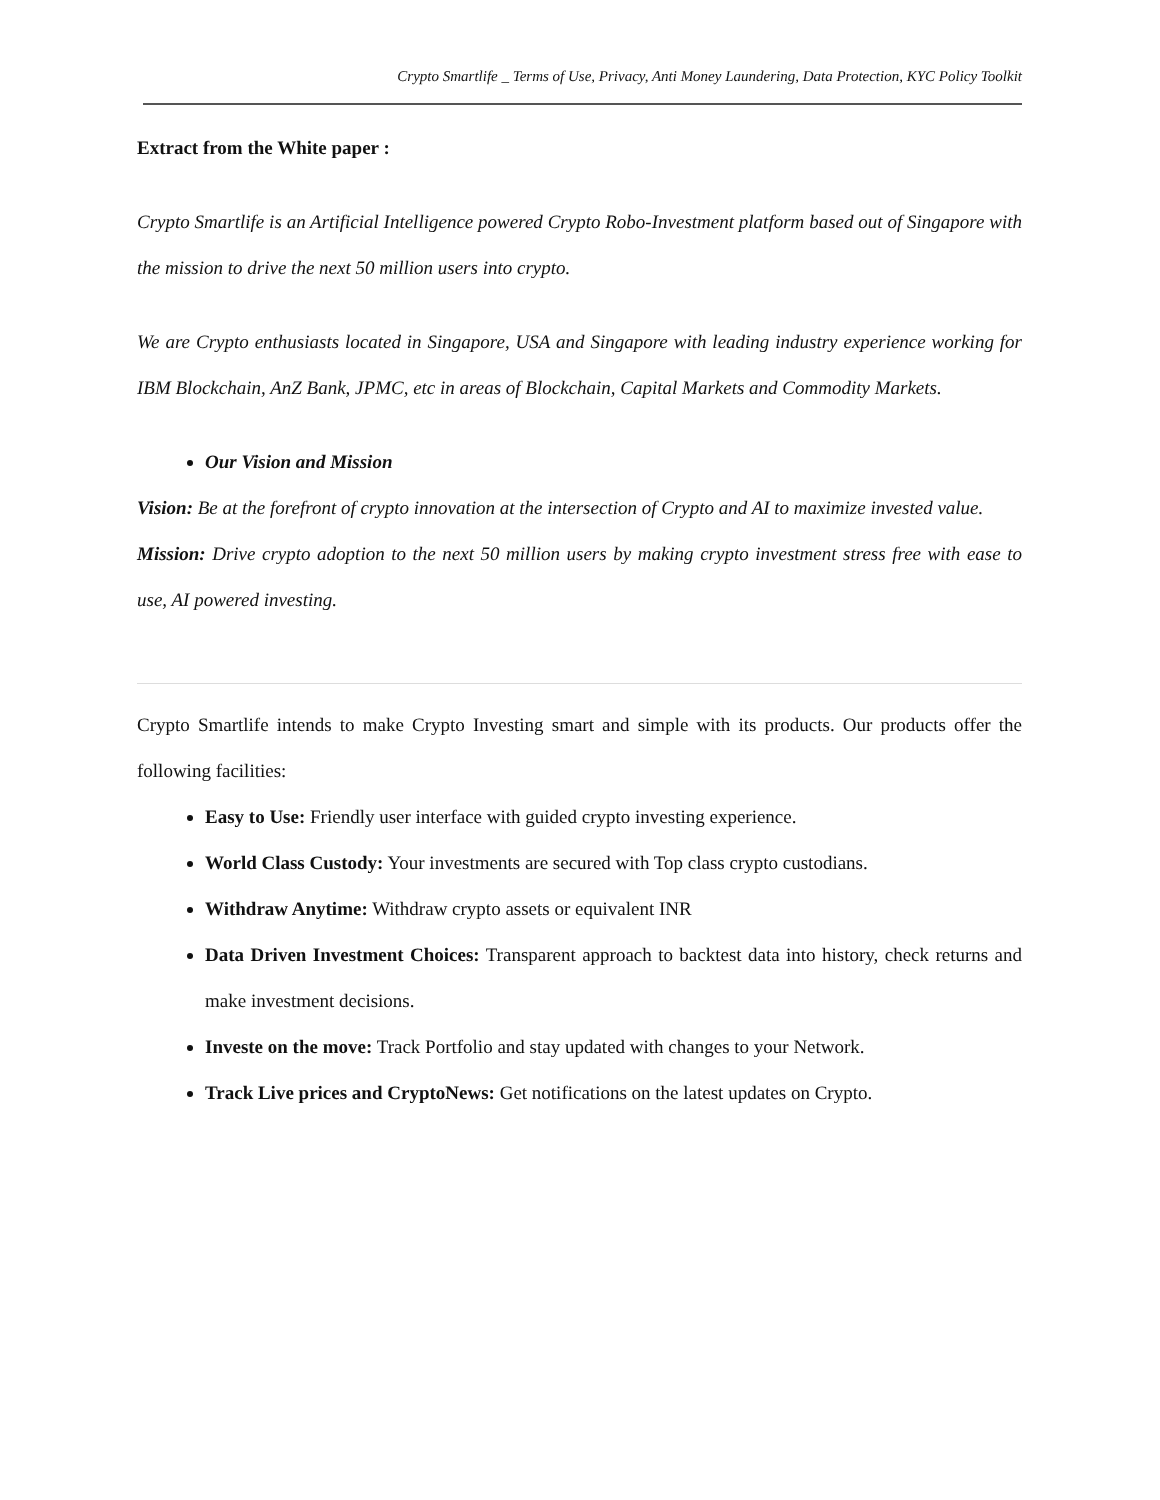Crypto Smartlife _ Terms of Use, Privacy, Anti Money Laundering, Data Protection, KYC Policy Toolkit
Extract from the White paper :
Crypto Smartlife is an Artificial Intelligence powered Crypto Robo-Investment platform based out of Singapore with the mission to drive the next 50 million users into crypto.
We are Crypto enthusiasts located in Singapore, USA and Singapore with leading industry experience working for IBM Blockchain, AnZ Bank, JPMC, etc in areas of Blockchain, Capital Markets and Commodity Markets.
Our Vision and Mission
Vision: Be at the forefront of crypto innovation at the intersection of Crypto and AI to maximize invested value.
Mission: Drive crypto adoption to the next 50 million users by making crypto investment stress free with ease to use, AI powered investing.
Crypto Smartlife intends to make Crypto Investing smart and simple with its products. Our products offer the following facilities:
Easy to Use: Friendly user interface with guided crypto investing experience.
World Class Custody: Your investments are secured with Top class crypto custodians.
Withdraw Anytime: Withdraw crypto assets or equivalent INR
Data Driven Investment Choices: Transparent approach to backtest data into history, check returns and make investment decisions.
Investe on the move: Track Portfolio and stay updated with changes to your Network.
Track Live prices and CryptoNews: Get notifications on the latest updates on Crypto.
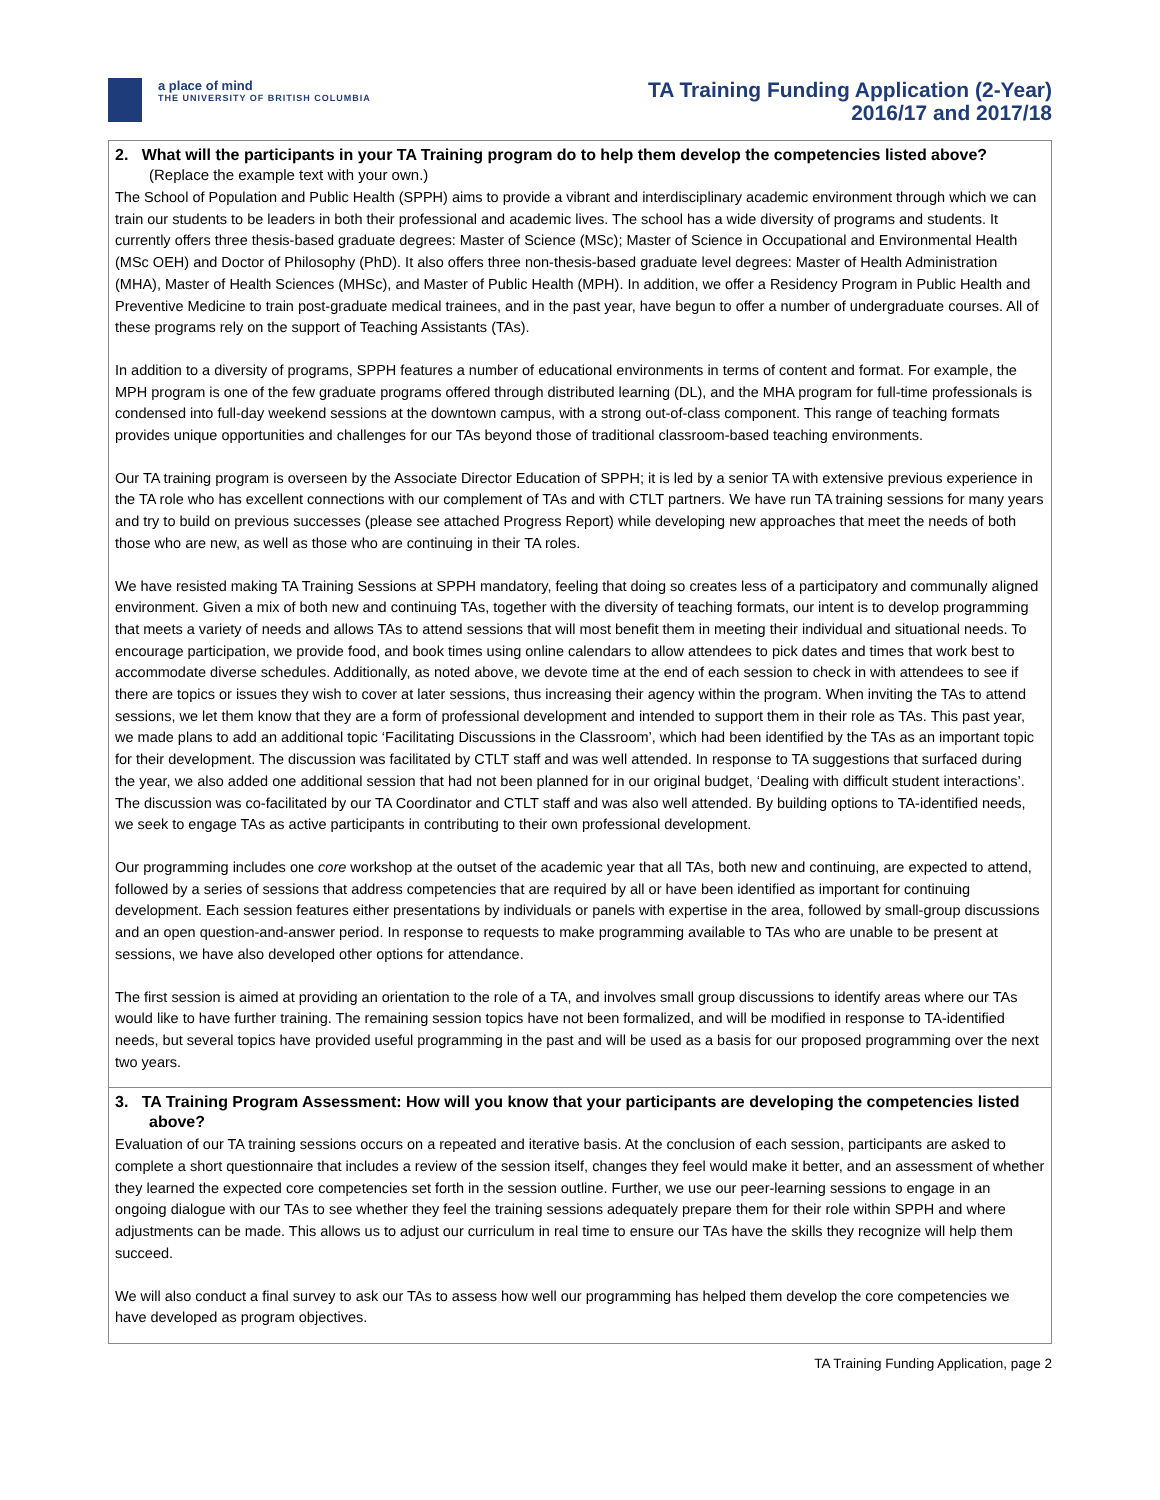a place of mind
THE UNIVERSITY OF BRITISH COLUMBIA
TA Training Funding Application (2-Year)
2016/17 and 2017/18
2. What will the participants in your TA Training program do to help them develop the competencies listed above? (Replace the example text with your own.)
The School of Population and Public Health (SPPH) aims to provide a vibrant and interdisciplinary academic environment through which we can train our students to be leaders in both their professional and academic lives. The school has a wide diversity of programs and students. It currently offers three thesis-based graduate degrees: Master of Science (MSc); Master of Science in Occupational and Environmental Health (MSc OEH) and Doctor of Philosophy (PhD). It also offers three non-thesis-based graduate level degrees: Master of Health Administration (MHA), Master of Health Sciences (MHSc), and Master of Public Health (MPH). In addition, we offer a Residency Program in Public Health and Preventive Medicine to train post-graduate medical trainees, and in the past year, have begun to offer a number of undergraduate courses. All of these programs rely on the support of Teaching Assistants (TAs).
In addition to a diversity of programs, SPPH features a number of educational environments in terms of content and format. For example, the MPH program is one of the few graduate programs offered through distributed learning (DL), and the MHA program for full-time professionals is condensed into full-day weekend sessions at the downtown campus, with a strong out-of-class component. This range of teaching formats provides unique opportunities and challenges for our TAs beyond those of traditional classroom-based teaching environments.
Our TA training program is overseen by the Associate Director Education of SPPH; it is led by a senior TA with extensive previous experience in the TA role who has excellent connections with our complement of TAs and with CTLT partners. We have run TA training sessions for many years and try to build on previous successes (please see attached Progress Report) while developing new approaches that meet the needs of both those who are new, as well as those who are continuing in their TA roles.
We have resisted making TA Training Sessions at SPPH mandatory, feeling that doing so creates less of a participatory and communally aligned environment. Given a mix of both new and continuing TAs, together with the diversity of teaching formats, our intent is to develop programming that meets a variety of needs and allows TAs to attend sessions that will most benefit them in meeting their individual and situational needs. To encourage participation, we provide food, and book times using online calendars to allow attendees to pick dates and times that work best to accommodate diverse schedules. Additionally, as noted above, we devote time at the end of each session to check in with attendees to see if there are topics or issues they wish to cover at later sessions, thus increasing their agency within the program. When inviting the TAs to attend sessions, we let them know that they are a form of professional development and intended to support them in their role as TAs. This past year, we made plans to add an additional topic ‘Facilitating Discussions in the Classroom’, which had been identified by the TAs as an important topic for their development. The discussion was facilitated by CTLT staff and was well attended. In response to TA suggestions that surfaced during the year, we also added one additional session that had not been planned for in our original budget, ‘Dealing with difficult student interactions’. The discussion was co-facilitated by our TA Coordinator and CTLT staff and was also well attended. By building options to TA-identified needs, we seek to engage TAs as active participants in contributing to their own professional development.
Our programming includes one core workshop at the outset of the academic year that all TAs, both new and continuing, are expected to attend, followed by a series of sessions that address competencies that are required by all or have been identified as important for continuing development. Each session features either presentations by individuals or panels with expertise in the area, followed by small-group discussions and an open question-and-answer period. In response to requests to make programming available to TAs who are unable to be present at sessions, we have also developed other options for attendance.
The first session is aimed at providing an orientation to the role of a TA, and involves small group discussions to identify areas where our TAs would like to have further training. The remaining session topics have not been formalized, and will be modified in response to TA-identified needs, but several topics have provided useful programming in the past and will be used as a basis for our proposed programming over the next two years.
3. TA Training Program Assessment: How will you know that your participants are developing the competencies listed above?
Evaluation of our TA training sessions occurs on a repeated and iterative basis. At the conclusion of each session, participants are asked to complete a short questionnaire that includes a review of the session itself, changes they feel would make it better, and an assessment of whether they learned the expected core competencies set forth in the session outline. Further, we use our peer-learning sessions to engage in an ongoing dialogue with our TAs to see whether they feel the training sessions adequately prepare them for their role within SPPH and where adjustments can be made. This allows us to adjust our curriculum in real time to ensure our TAs have the skills they recognize will help them succeed.
We will also conduct a final survey to ask our TAs to assess how well our programming has helped them develop the core competencies we have developed as program objectives.
TA Training Funding Application, page 2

★ ★ ★

* _What is needed_:
Verbatim transcription needed, from the opening line of the entries above through the line containing "Easy to Use: Friendly"; pictures do not belong in it.

* _Exercise output_:
Crypto Smartlife _ Terms of Use, Privacy, Anti Money Laundering, Data Protection, KYC Policy Toolkit
Extract from the White paper :
Crypto Smartlife is an Artificial Intelligence powered Crypto Robo-Investment platform based out of Singapore with the mission to drive the next 50 million users into crypto.
We are Crypto enthusiasts located in Singapore, USA and Singapore with leading industry experience working for IBM Blockchain, AnZ Bank, JPMC, etc in areas of Blockchain, Capital Markets and Commodity Markets.
Our Vision and Mission
Vision: Be at the forefront of crypto innovation at the intersection of Crypto and AI to maximize invested value.
Mission: Drive crypto adoption to the next 50 million users by making crypto investment stress free with ease to use, AI powered investing.
Crypto Smartlife intends to make Crypto Investing smart and simple with its products. Our products offer the following facilities:
Easy to Use: Friendly user interface with guided crypto investing experience.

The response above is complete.